Medication and T4 therapy

  • Some over-the counter medications can impair T4 absorption. These include: – PPIs and H2 antagonists, calcium carbonate, soy protein, aluminium hydroxide and ferrous sulphate.
  • Do not take T4 within 4 hours of taking other medication.
  • The requirement for T4 is likely to increase in hypothyroid patients who become pregnant or who are commenced on anticonvulsants or oestrogen containing oral contraceptives.

T3 replacement

T3 therapy is rarely required and there is no consistent evidence to recommend the use of combined therapy with T3 and T4. The aim of T3 therapy is to normalise TSH. Measurement of Free T4 is of no value in assessing patients on T3. Serum T3 measurements are of limited value due to the variability of T3 concentrations in blood after a T3 dose.

HYPOPITUITARISM and HYPOTHYROIDISM

Secondary hypothyroidism should be considered in patients presenting with low FT4 and normal (or only slightly raised) TSH. However, a low Free T4 in the presence of a normal TSH is most commonly due to non-thyroidal illness or the use of NSAIDs, furosemide, anticonvulsants or high dose glucocorticoids.

If hypopituitarism is suspected, an endocrinologist should carry out further investigation and assess the requirement for treatment.

Monitoring T4 therapy in hypopituitarism – Specialist Care

TSH measurements are of no value in monitoring these patients. An Endocrinologist should guide treatment and follow-up.  

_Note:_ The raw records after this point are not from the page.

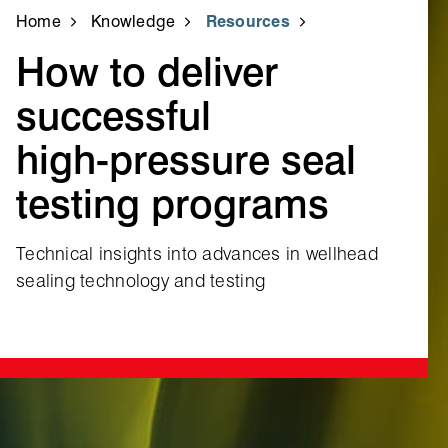
Home
Knowledge
Resources
How to deliver
successful
high‑pressure seal
testing programs
Technical insights into advances in wellhead
sealing technology and testing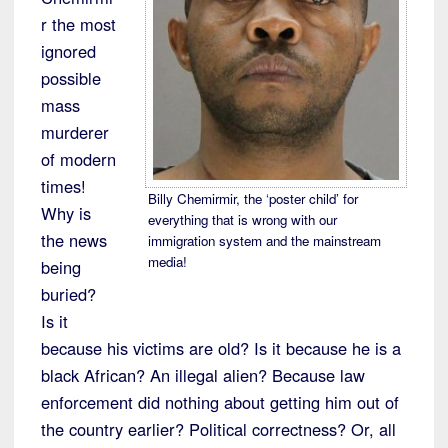
r the most
ignored
possible
mass
murderer
of modern
times!
Billy Chemirmir, the ‘poster child’ for
Why is
everything that is wrong with our
the news
immigration system and the mainstream
media!
being
buried?
Is it
because his victims are old? Is it because he is a
black African? An illegal alien? Because law
enforcement did nothing about getting him out of
the country earlier? Political correctness? Or, all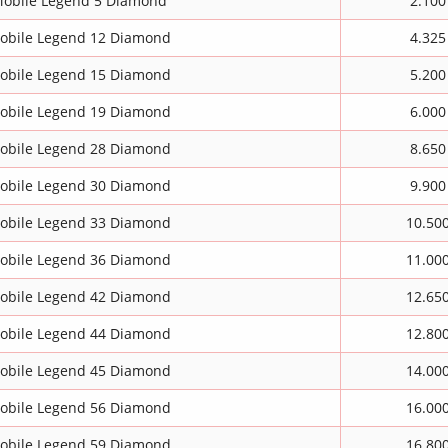
obile Legend 5 Diamond
2.100
obile Legend 12 Diamond
4.325
obile Legend 15 Diamond
5.200
obile Legend 19 Diamond
6.000
obile Legend 28 Diamond
8.650
obile Legend 30 Diamond
9.900
obile Legend 33 Diamond
10.50
obile Legend 36 Diamond
11.00
obile Legend 42 Diamond
12.65
obile Legend 44 Diamond
12.80
obile Legend 45 Diamond
14.00
obile Legend 56 Diamond
16.00
obile Legend 59 Diamond
16.80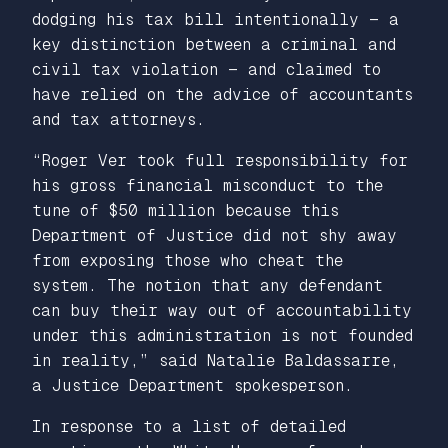
dodging his tax bill intentionally — a
key distinction between a criminal and
civil tax violation — and claimed to
have relied on the advice of accountants
and tax attorneys.
“Roger Ver took full responsibility for
his gross financial misconduct to the
tune of $50 million because this
Department of Justice did not shy away
from exposing those who cheat the
system. The notion that any defendant
can buy their way out of accountability
under this administration is not founded
in reality,” said Natalie Baldassarre,
a Justice Department spokesperson.
In response to a list of detailed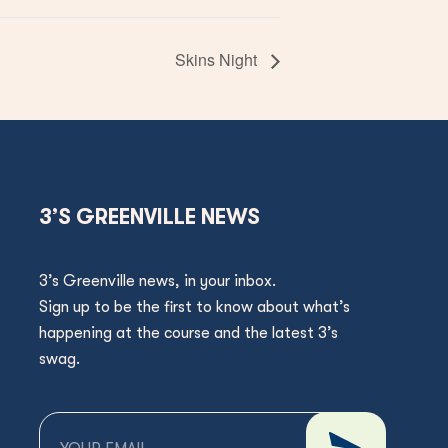
Skins Night
3’S GREENVILLE NEWS
3’s Greenville news, in your inbox.
Sign up to be the first to know about what’s
happening at the course and the latest 3’s
swag.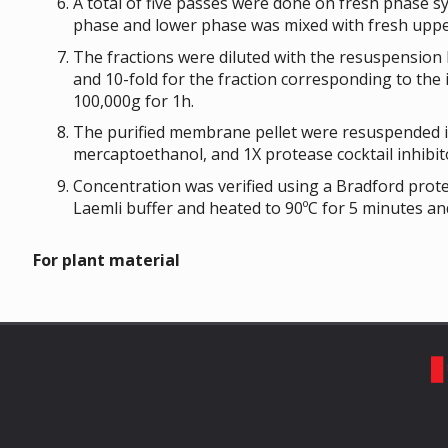
A total of five passes were done on fresh phase 
phase and lower phase was mixed with fresh uppe
The fractions were diluted with the resuspension 
and 10-fold for the fraction corresponding to th
100,000g for 1h.
The purified membrane pellet were resuspended in
mercaptoethanol, and 1X protease cocktail inhibit
Concentration was verified using a Bradford prot
Laemli buffer and heated to 90ºC for 5 minutes and
For plant material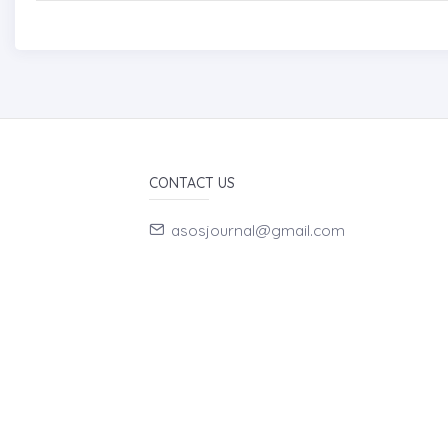
CONTACT US
asosjournal@gmail.com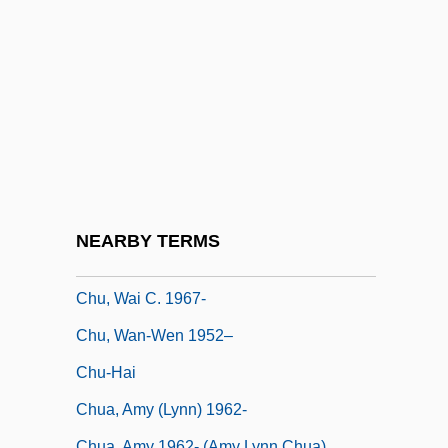
Chu Tsai-Yü
Chu, Julie (1982–)
Chu, Miyoko
Chu, Petra Ten-Doesschate
Chu, Petra Ten-Doesschate 1942-
Chu, Petra Ten–Doesschate 1942- (Petra
Chu)
NEARBY TERMS
Chu, Steven
Chu, Wai C. 1967-
Chu, Wan-Wen 1952–
Chu-Hai
Chua, Amy (Lynn) 1962-
Chua, Amy 1962- (Amy Lynn Chua)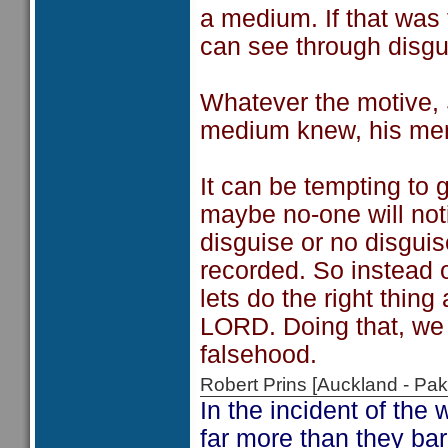
a medium. If that was
can see through disgu
Whatever the motive, 
medium knew, his me
It can be tempting to 
maybe no-one will noti
disguise or no disgui
recorded. So instead o
lets do the right thing 
LORD. Doing that, we 
falsehood.
Robert Prins [Auckland - P
In the incident of the
far more than they ba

The aim of therapy is to maintain Free T4 in the upper half of the reference range (18-28 pmol/L).

CM & NZ 29/9/25

Who to refer

Straightforward hypothyroidism can usually be managed in primary care, but endocrinology is happy to offer advice (select ‘Advice only’ on SCI Gateway) or see cases that may not be straightforward, for example:

  • Hypothyroidism during or within 12 months of pregnancy (this may be a transient thyroiditis)
  • Cases where there is diagnostic uncertainty
  • History of neck pain, systemic upset or earlier thyrotoxic symptoms suggesting transient thyroiditis
  • TSH <20, particularly if there is a suspicion of pituitary pathology
  • Cases associated with amiodarone or lithium therapy

Who not to refer

Patients with straightforward primary hypothyroidism with positive anti-thyroid peroxidase antibodies (or with subclinical hypothyroidism) and none of the features of diagnostic uncertainty highlighted in the ‘Who to refer’ section do not need further investigation or referral to endocrinology. Treatment with levothyroxine can be managed in primary care.

Advice can be requested using the ‘Advice only’ option on SCI Gateway.

How to refer

By SCI Gateway to RIE / SJH / WGH Endocrinology.

The complete version of the UK Guidelines is available on the British Thyroid Association website:- ‘UK Guidelines for the Use of Thyroid Function Tests’.